First, let’s see what happens with ASLR enabled:
vmuser@ubuntu:~$ gcc -o sp sp.c sp.c: In function ‘main’: sp.c:5: warning: incompatible implicit declaration of built-in function ‘printf’ sp.c:5: warning: format ‘%x’ expects type ‘unsigned int’, but argument 2 has type ‘long unsigned int’ vmuser@ubuntu:~$ ./sp 0xbfe83d18 vmuser@ubuntu:~$ ./sp 0xbfda6be8 vmuser@ubuntu:~$ ./sp 0xbf907128
As you can see, the location of the bottom of the stack (pointed to by ESP) changes on every execution.
Now, let’s disable ASLR and try again:
vmuser@ubuntu:~$ sudo su <-- see 'anon's comment below for explanation [sudo] password for vmuser: root@ubuntu:/home/vmuser# echo 0 > /proc/sys/kernel/randomize_va_space root@ubuntu:/home/vmuser# cat /proc/sys/kernel/randomize_va_space 0 root@ubuntu:/home/vmuser# exit exit vmuser@ubuntu:~$ ./sp 0xbffff428 vmuser@ubuntu:~$ ./sp 0xbffff428 vmuser@ubuntu:~$ ./sp 0xbffff428
With ASLR disabled, we see results similar to Aleph’s description. A deterministic program like sp.c should, without ASLR, print the same location on every execution. Exploits often rely on the knowledge of where exactly something is mapped in target address space. ASLR removes this knowledge from a would-be attacker. The interested reader is referred to the randomize_va_space kernel patch for an explanation of possible values.
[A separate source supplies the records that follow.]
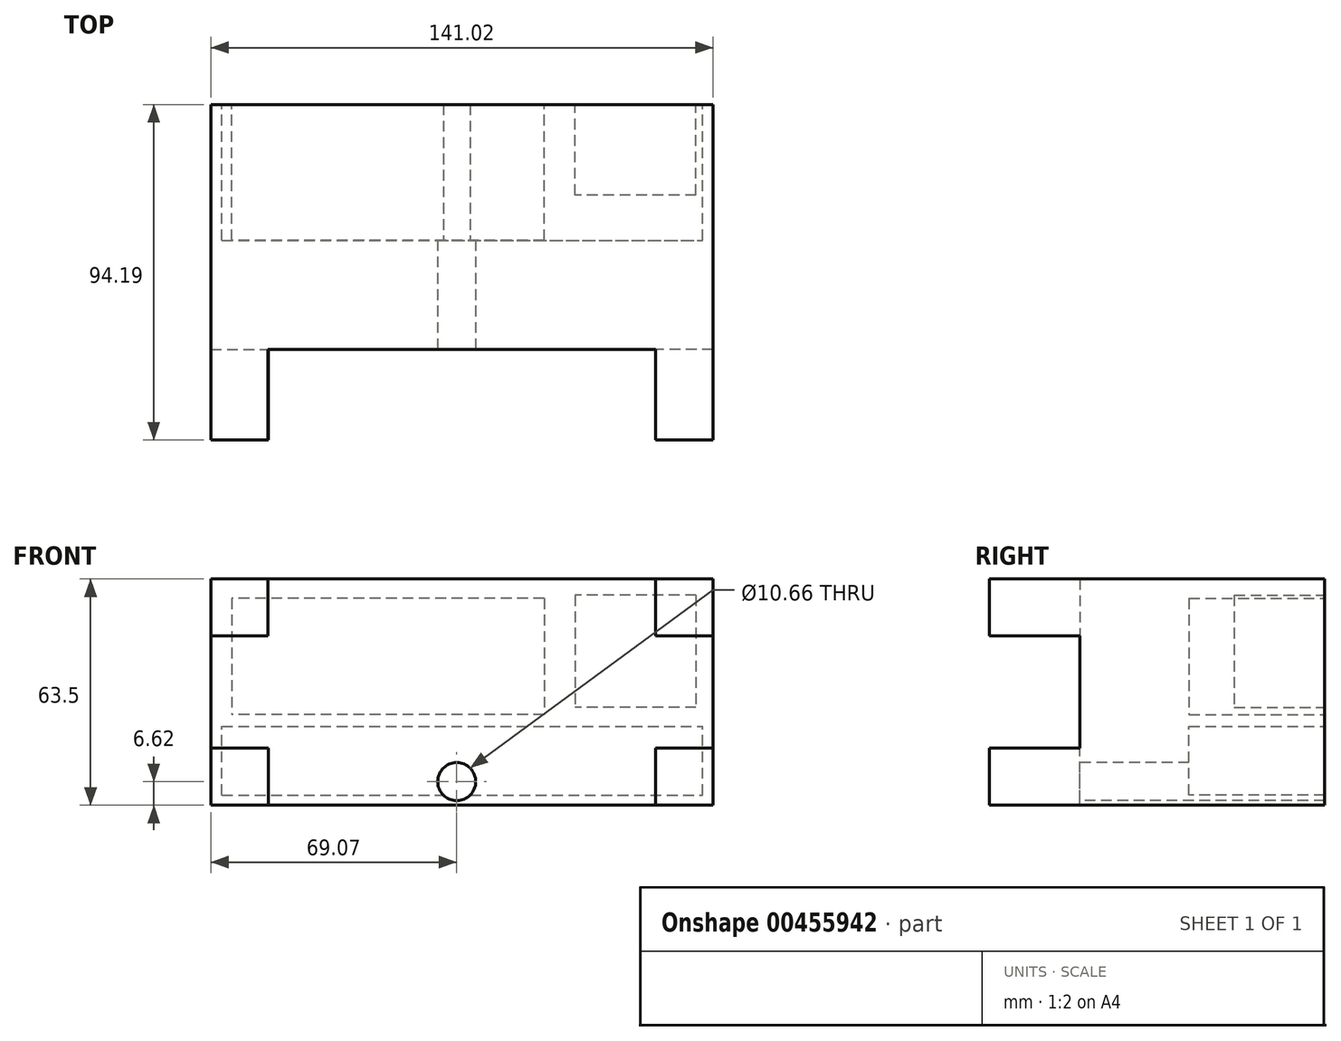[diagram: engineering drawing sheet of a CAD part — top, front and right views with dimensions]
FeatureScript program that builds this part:
annotation { "Feature Type Name" : "Feature", "Feature Type Description" : "" }
export const myFeature = defineFeature(function(context is Context, id is Id, definition is map)
    precondition{}
    {
        {
            var Q0;
            Q0=qCreatedBy(makeId("Top.planeOp"),FACE);
            var sketch = newSketch(context, id + "F0", { "sketchPlane" : qUnion([Q0])});
            skLineSegment(sketch, "E0.bottom", {"start": v(-53.82, 3.17) * mm, "end": v(53.82, 3.17) * mm});
            skLineSegment(sketch, "E0.top", {"start": v(-53.82, -3.17) * mm, "end": v(53.82, -3.17) * mm});
            skLineSegment(sketch, "E0.left", {"start": v(-53.82, 3.17) * mm, "end": v(-53.82, -3.17) * mm});
            skLineSegment(sketch, "E0.right", {"start": v(53.82, 3.17) * mm, "end": v(53.82, -3.17) * mm});
            skPoint(sketch, "E0.middle", {"position": v(0, 0) * mm});
            skSolve(sketch);
        }
        {
            var Q0;
            Q0 = qSketchRegion(id + "F0", true);
            extrude(context, id + "F1", {"entities" : qUnion([Q0]), "depth" : mm});
        }
        {
            var Q0;
            Q0=makeQuery(id+"F1.opExtrude","SWEPT_BODY",BODY,{"disambiguationData":[OSD([sQuery(id+"F0.wireOp",EDGE,"E0.bottom"),sQuery(id+"F0.wireOp",EDGE,"E0.top"),sQuery(id+"F0.wireOp",EDGE,"E0.left"),sQuery(id+"F0.wireOp",EDGE,"E0.right")])]});
            deleteBodies(context, id + "F2", {"entities" : qUnion([Q0])});
        }
        {
            var Q0;
            Q0=qCreatedBy(makeId("Top.planeOp"),FACE);
            var sketch = newSketch(context, id + "F3", { "sketchPlane" : qUnion([Q0])});
            skLineSegment(sketch, "E1.bottom", {"start": v(-69.07, 30.5) * mm, "end": v(71.95, 30.5) * mm});
            skLineSegment(sketch, "E1.top", {"start": v(-69.07, -38.28) * mm, "end": v(71.95, -38.28) * mm});
            skLineSegment(sketch, "E1.left", {"start": v(-69.07, 30.5) * mm, "end": v(-69.07, -38.28) * mm});
            skLineSegment(sketch, "E1.right", {"start": v(71.95, 30.5) * mm, "end": v(71.95, -38.28) * mm});
            skSolve(sketch);
        }
        {
            var Q0;
            Q0=makeQuery(id+"F3.imprint","IMPRINT",FACE,{"disambiguationData":[TD([[makeQuery(id+"F3.imprint","IMPRINT",EDGE,{"derivedFrom":sQuery(id+"F3.wireOp",EDGE,"E1.bottom")}),-1.0]])]});
            extrude(context, id + "F4", {"entities" : qUnion([Q0]), "depth" : 63.5 * mm});
        }
        {
            var Q0;
            Q0=makeQuery(id+"F4.opExtrude","SWEPT_FACE",FACE,{"disambiguationData":[OSD([sQuery(id+"F3.wireOp",EDGE,"E1.bottom")])]});
            var sketch = newSketch(context, id + "F5", { "sketchPlane" : qUnion([Q0])});
            skLineSegment(sketch, "E2.bottom", {"start": v(65.9, 2.88) * mm, "end": v(-69.07, 2.88) * mm});
            skLineSegment(sketch, "E2.top", {"start": v(65.9, 22.16) * mm, "end": v(-69.07, 22.16) * mm});
            skLineSegment(sketch, "E2.left", {"start": v(65.9, 2.88) * mm, "end": v(65.9, 22.16) * mm});
            skLineSegment(sketch, "E2.right", {"start": v(-69.07, 2.88) * mm, "end": v(-69.07, 22.16) * mm});
            skSolve(sketch);
        }
        {
            var Q0;
            Q0 = qSketchRegion(id + "F5", true);
            extrude(context, id + "F6", {"entities" : qUnion([Q0]), "operationType" : NewBodyOperationType.REMOVE, "oppositeDirection" : true, "depth" : 38.1 * mm});
        }
        {
            var Q0;
            Q0=makeQuery(id+"F4.opExtrude","SWEPT_FACE",FACE,{"disambiguationData":[OSD([sQuery(id+"F3.wireOp",EDGE,"E1.bottom")])]});
            var sketch = newSketch(context, id + "F7", { "sketchPlane" : qUnion([Q0])});
            skLineSegment(sketch, "E3.bottom", {"start": v(-67.16, 58.96) * mm, "end": v(-33.2, 58.96) * mm});
            skLineSegment(sketch, "E3.top", {"start": v(-67.16, 27.53) * mm, "end": v(-33.2, 27.53) * mm});
            skLineSegment(sketch, "E3.left", {"start": v(-67.16, 58.96) * mm, "end": v(-67.16, 27.53) * mm});
            skLineSegment(sketch, "E3.right", {"start": v(-33.2, 58.96) * mm, "end": v(-33.2, 27.53) * mm});
            skSolve(sketch);
        }
        {
            var Q0;
            Q0 = qSketchRegion(id + "F7", true);
            extrude(context, id + "F8", {"entities" : qUnion([Q0]), "operationType" : NewBodyOperationType.REMOVE, "oppositeDirection" : true, "depth" : 25.4 * mm});
        }
        {
            var Q0;
            Q0=makeQuery(id+"F4.opExtrude","SWEPT_FACE",FACE,{"disambiguationData":[OSD([sQuery(id+"F3.wireOp",EDGE,"E1.bottom")])]});
            var sketch = newSketch(context, id + "F9", { "sketchPlane" : qUnion([Q0])});
            skLineSegment(sketch, "E4.bottom", {"start": v(-24.6, 58.04) * mm, "end": v(63.12, 58.04) * mm});
            skLineSegment(sketch, "E4.top", {"start": v(-24.6, 25.45) * mm, "end": v(63.12, 25.45) * mm});
            skLineSegment(sketch, "E4.left", {"start": v(-24.6, 58.04) * mm, "end": v(-24.6, 25.45) * mm});
            skLineSegment(sketch, "E4.right", {"start": v(63.12, 58.04) * mm, "end": v(63.12, 25.45) * mm});
            skSolve(sketch);
        }
        {
            var Q0;
            Q0 = qSketchRegion(id + "F9", true);
            extrude(context, id + "F10", {"entities" : qUnion([Q0]), "operationType" : NewBodyOperationType.REMOVE, "oppositeDirection" : true, "depth" : 38.1 * mm});
        }
        {
            var Q0;
            Q0=makeQuery(id+"F4.opExtrude","SWEPT_FACE",FACE,{"disambiguationData":[OSD([sQuery(id+"F3.wireOp",EDGE,"E1.top")])]});
            var sketch = newSketch(context, id + "F11", { "sketchPlane" : qUnion([Q0])});
            skLineSegment(sketch, "E5.bottom", {"start": v(-69.07, 63.5) * mm, "end": v(-52.96, 63.5) * mm});
            skLineSegment(sketch, "E5.top", {"start": v(-69.07, 47.49) * mm, "end": v(-52.96, 47.49) * mm});
            skLineSegment(sketch, "E5.left", {"start": v(-69.07, 63.5) * mm, "end": v(-69.07, 47.49) * mm});
            skLineSegment(sketch, "E5.right", {"start": v(-52.96, 63.5) * mm, "end": v(-52.96, 47.49) * mm});
            skLineSegment(sketch, "E6.bottom", {"start": v(71.95, 63.5) * mm, "end": v(55.83, 63.5) * mm});
            skLineSegment(sketch, "E6.top", {"start": v(71.95, 47.49) * mm, "end": v(55.83, 47.49) * mm});
            skLineSegment(sketch, "E6.left", {"start": v(71.95, 63.5) * mm, "end": v(71.95, 47.49) * mm});
            skLineSegment(sketch, "E6.right", {"start": v(55.83, 63.5) * mm, "end": v(55.83, 47.49) * mm});
            skLineSegment(sketch, "E7.bottom", {"start": v(-69.07, 0) * mm, "end": v(-52.94, 0) * mm});
            skLineSegment(sketch, "E7.top", {"start": v(-69.07, 16) * mm, "end": v(-52.94, 16) * mm});
            skLineSegment(sketch, "E7.left", {"start": v(-69.07, 0) * mm, "end": v(-69.07, 16) * mm});
            skLineSegment(sketch, "E7.right", {"start": v(-52.94, 0) * mm, "end": v(-52.94, 16) * mm});
            skLineSegment(sketch, "E8.bottom", {"start": v(71.95, 0) * mm, "end": v(55.82, 0) * mm});
            skLineSegment(sketch, "E8.top", {"start": v(71.95, 16) * mm, "end": v(55.82, 16) * mm});
            skLineSegment(sketch, "E8.left", {"start": v(71.95, 0) * mm, "end": v(71.95, 16) * mm});
            skLineSegment(sketch, "E8.right", {"start": v(55.82, 0) * mm, "end": v(55.82, 16) * mm});
            skSolve(sketch);
        }
        {
            var Q0;
            Q0 = qSketchRegion(id + "F11", true);
            extrude(context, id + "F12", {"entities" : qUnion([Q0]), "operationType" : NewBodyOperationType.ADD, "depth" : 25.4 * mm});
        }
        {
            var Q0;
            Q0=makeQuery(id+"F4.opExtrude","SWEPT_FACE",FACE,{"disambiguationData":[OSD([sQuery(id+"F3.wireOp",EDGE,"E1.top")])]});
            var sketch = newSketch(context, id + "F13", { "sketchPlane" : qUnion([Q0])});
            skCircle(sketch, "E9", {"center": v(0, 6.62) * mm, "radius": 5.33 * mm});
            skSolve(sketch);
        }
        {
            var Q0;
            Q0 = qSketchRegion(id + "F13", true);
            extrude(context, id + "F14", {"entities" : qUnion([Q0]), "operationType" : NewBodyOperationType.REMOVE, "oppositeDirection" : true, "depth" : 101.6 * mm});
        }
    });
What does ASLR mean for exploit2.c as a primer to an attack on vulnerable.c? Well, you’re in for a lot more guessing. More importantly, any guess you choose will never be right, since the target space will be rebased on subsequent executions. Using such an exploitation strategy would require guessing many times, every time – something that is often not feasible against real world applications.
What about exploit3.c? In exploit3.c Aleph introduces a nopsled to his attack string. This will still help, because guessing within a range preceding the shellcode (or in more general terms: the payload) will still allow one to execute shellcode. The idea of a nopsled is tangential to the idea of ASLR. ASLR will still prevent exploit3.c from working reliably, albeit slightly more reliably than exploit2.c
OK, what about Aleph’s technique of storing shellcode in an environment value? Also affected by ASLR. The example presented in exploit4.c will also require a lot of guessing with no correct answer in the face of ASLR.
If you wish to complete these examples, my suggestion is just to disable ASLR via /proc as demonstrated previously.
I’ve attempted to enumerate the challenges that the past 15 years of exploit research defense as applicable to Aleph’s seminal paper, Smashing the Stack for Fun and Profit and give instruction on how one might go about following Aleph’s tutorial on a modern OS, with a specific nod to Ubuntu 10.10.
There is, however, a very good chance I missed something.
Corrections, suggestions, critiques are much appreciated. My hope is that this is helpful to some people; it certainly would have been helpful to me when I read Smashing the Stack for the first time.